There are several approaches for writing documentation of a function. I will show you how to use what are called __roxygen comments__ to achieve this task. While not used by most useRs, they are great when you want to take your code and make a package out of it.
Here's an example of documentation for `standardize()`
```{r}
#' @title Standardize
#' @description Transforms values in standard units (i.e. standard scores)
#' @param x numeric vector
#' @param na_rm whether to remove missing values
#' @return standardized values
#' @examples
#' standardize(rnorm(10))
standardize <- function(x, na_rm = FALSE) {
z <- (x - mean(x, na.rm = na_rm)) / sd(x, na.rm = na_rm)
return(z)
}
```
- Roxygen comments are R comments formed by the hash symbol immediately followed by an apostrophe: `#'`
- You specify the label of a field with `@` and a keyword: e.g. `@title`
- The syntax highlighting of RStudio recognizes this type of comments and labels
- Typical roxygen fields:
| label | meaning | description |
|----------------|-------------|----------------------------|
| `@title` | title | name of your function |
| `@description` | description | what the function does |
| `@param input` | parameter | describe `input` parameter |
| `@return` | output | what is the returned value |
-----
### General Strategy for Writing Functions
- Always start simple with test toy-values.

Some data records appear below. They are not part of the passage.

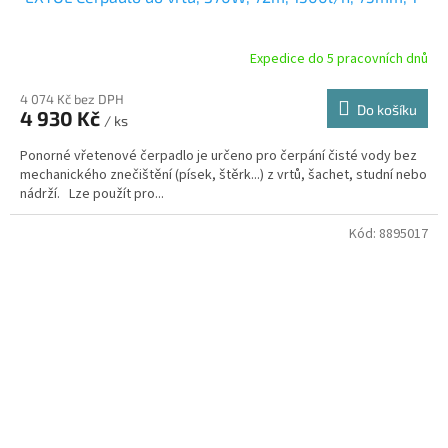
Expedice do 5 pracovních dnů
4 074 Kč bez DPH
Do košíku
4 930 Kč
/ ks
Ponorné vřetenové čerpadlo je určeno pro čerpání čisté vody bez
mechanického znečištění (písek, štěrk...) z vrtů, šachet, studní nebo
nádrží. Lze použít pro...
Kód:
8895017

- Get what will be the body of the function working first.
- Check out each step of the way.
- Don't try and do too much at once.
- Create (encapsulate body) the function once everything works.
- Optional: after you have a function that works, you may worry about "elegance", "efficiency", "cleverness", etc
- Include documentation; we suggest using Roxygen comments.